# [SET OF TASKS]
A. List every component of the cache key, as named in the passage on xlsx session caching.
B. Write the next part of the passage on xlsx session caching, beginning after its final sentence.

─── SOURCE PASSAGE ───

For files-backed xlsx endpoints, the default behavior is also to create a session for the request and close it afterward. Clients may opt into warm session reuse via cache=true on /xlsx/exec, /xlsx/calc, and /xlsx/edit. Read-only file endpoints (/xlsx/meta, /xlsx/view, /xlsx/lint, /xlsx/find, /xlsx/render, /content) opportunistically borrow an already warm session for the same file when one exists. Warm sessions reduce repeated workbook open latency, but do not change the authorization or workbook revision checks.

Cached exec sessions have these isolation properties:

  • The cache is local to each API instance.
  • The cache key includes organization, authenticated principal, file ID, file revision, and locale.
  • A cached session is leased by one request at a time; concurrent requests for the same cache key are serialized.
  • Sessions are closed on eviction, idle TTL expiry, process crash, request errors, and unsaved workbook mutations.
  • A successful save=true mutation rekeys the session to the new file revision.
  • If a script mutates a workbook without save=true, the session is evicted so later requests cannot observe dirty in-memory state.

─── AVAILABLE DATA ───

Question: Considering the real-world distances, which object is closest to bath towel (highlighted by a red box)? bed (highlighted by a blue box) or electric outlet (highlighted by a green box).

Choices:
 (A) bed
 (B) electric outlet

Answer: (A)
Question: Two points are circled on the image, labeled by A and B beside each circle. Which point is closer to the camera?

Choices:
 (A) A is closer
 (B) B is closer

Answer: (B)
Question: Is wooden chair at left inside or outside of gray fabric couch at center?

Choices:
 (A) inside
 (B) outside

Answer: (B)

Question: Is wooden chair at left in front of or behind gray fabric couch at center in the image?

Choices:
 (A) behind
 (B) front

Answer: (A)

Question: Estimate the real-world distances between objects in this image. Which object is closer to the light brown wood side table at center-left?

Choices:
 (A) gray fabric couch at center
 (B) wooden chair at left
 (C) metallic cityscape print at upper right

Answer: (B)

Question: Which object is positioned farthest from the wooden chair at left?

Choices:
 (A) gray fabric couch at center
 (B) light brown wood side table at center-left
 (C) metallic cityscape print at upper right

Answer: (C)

───
─── AVAILABLE DATA ───

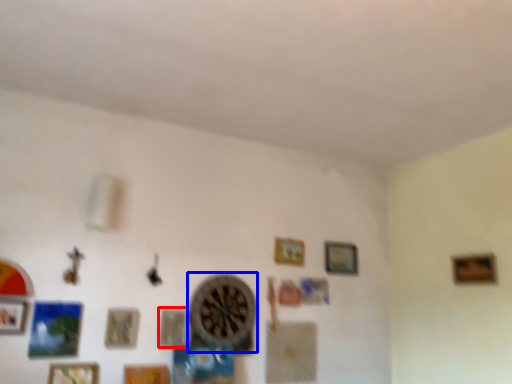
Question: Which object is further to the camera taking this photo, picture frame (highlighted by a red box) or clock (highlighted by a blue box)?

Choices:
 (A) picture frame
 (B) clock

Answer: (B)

───
─── AVAILABLE DATA ───

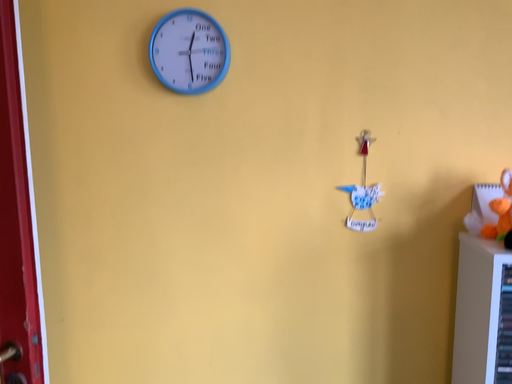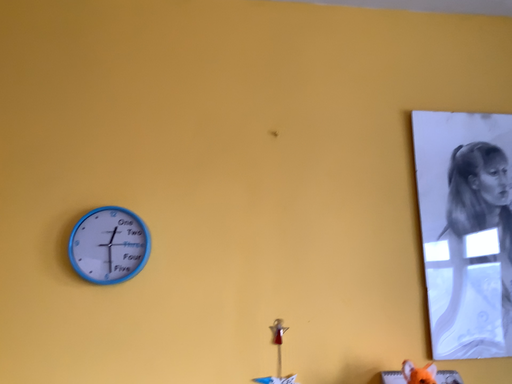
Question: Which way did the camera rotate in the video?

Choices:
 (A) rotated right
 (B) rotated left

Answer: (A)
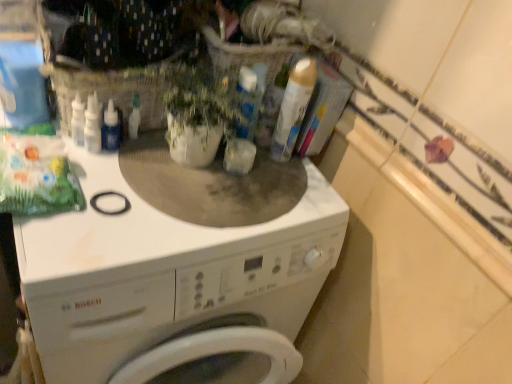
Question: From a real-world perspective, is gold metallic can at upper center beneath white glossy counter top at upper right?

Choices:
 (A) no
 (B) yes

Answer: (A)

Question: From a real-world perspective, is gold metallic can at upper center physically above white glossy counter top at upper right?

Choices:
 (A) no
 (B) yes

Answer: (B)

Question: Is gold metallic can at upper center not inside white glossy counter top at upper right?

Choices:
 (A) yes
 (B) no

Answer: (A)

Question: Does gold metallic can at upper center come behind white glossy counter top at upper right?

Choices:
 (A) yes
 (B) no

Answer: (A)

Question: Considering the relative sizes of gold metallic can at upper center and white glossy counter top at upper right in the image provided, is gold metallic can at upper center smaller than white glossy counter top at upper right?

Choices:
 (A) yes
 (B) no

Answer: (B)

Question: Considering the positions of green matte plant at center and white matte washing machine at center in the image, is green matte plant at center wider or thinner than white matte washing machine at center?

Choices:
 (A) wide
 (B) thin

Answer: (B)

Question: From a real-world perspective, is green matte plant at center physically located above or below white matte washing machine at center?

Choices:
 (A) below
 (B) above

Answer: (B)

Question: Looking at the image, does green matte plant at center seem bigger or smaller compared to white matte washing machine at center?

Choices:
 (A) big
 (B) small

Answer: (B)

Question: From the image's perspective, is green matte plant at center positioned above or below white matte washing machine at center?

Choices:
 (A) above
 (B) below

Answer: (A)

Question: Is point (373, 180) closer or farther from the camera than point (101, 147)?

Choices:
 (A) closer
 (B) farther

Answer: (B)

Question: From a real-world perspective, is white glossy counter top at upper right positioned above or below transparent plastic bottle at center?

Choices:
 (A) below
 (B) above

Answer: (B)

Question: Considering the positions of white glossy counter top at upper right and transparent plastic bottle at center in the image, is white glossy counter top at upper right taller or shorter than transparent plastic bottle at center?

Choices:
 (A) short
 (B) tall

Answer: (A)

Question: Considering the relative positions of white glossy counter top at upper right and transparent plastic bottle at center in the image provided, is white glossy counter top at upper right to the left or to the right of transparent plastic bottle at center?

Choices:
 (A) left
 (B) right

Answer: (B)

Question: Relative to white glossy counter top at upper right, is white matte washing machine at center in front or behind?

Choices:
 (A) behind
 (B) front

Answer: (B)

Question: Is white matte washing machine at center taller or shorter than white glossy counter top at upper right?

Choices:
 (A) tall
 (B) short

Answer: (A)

───

# [EXERCISE ANSWERS]
A. organization, authenticated principal, file ID, file revision, locale

B.
Warm session caching is controlled by:

Variable Default Purpose
XLSX_EXEC_SESSION_CACHE_ENABLED true Allows opt-in cache=true on files-backed xlsx endpoints.
XLSX_EXEC_SESSION_CACHE_MAX 16 Maximum warm sessions per API instance.
XLSX_EXEC_SESSION_CACHE_TTL_MS 300000 Idle TTL for warm sessions.

Session affinity is not required for correctness but is strongly recommended when clients opt into cache=true, because the cache is per API instance. See the load-balancer guidance.

Exec Request Limits

The API and xlsx-serve both validate exec request sizes and timeouts.

Limit Default / Maximum Notes
Authenticated workbook upload size 25 MB Multipart stateless uploads and files-backed workbook uploads.
Guest stateless upload size 5 MB Applies only when guest access is enabled.
Exec code size 64 KB UTF-8 encoded request code.
Exec input size 64 KB Serialized JSON input.
Exec timeout 30s default, 90s max Whole JavaScript evaluation timeout for authenticated calls.
Guest exec timeout 10s default, 20s max Applies only when guest access is enabled.
Serialized result size 5 MB default Configurable with EXEC_RESULT_MAX_BYTES.
Stdout byte size 5 MB Hard cap enforced in xlsx-serve.
Printed output characters 50000 max Optional max_output_chars request setting.
Preview images returned from exec 10 default Configurable with EXEC_IMAGE_MAX_COUNT; set 0 for no image count cap. Renderer pixel/range caps still apply.
JavaScript execution stack depth 256 Applies to script call and constructor dispatch, including bound/proxy wrappers and built-in constructor paths.
JavaScript same-function recursion depth 1000 Interpreter recursion guard; the execution stack guard is the lower effective depth cap for exec scripts.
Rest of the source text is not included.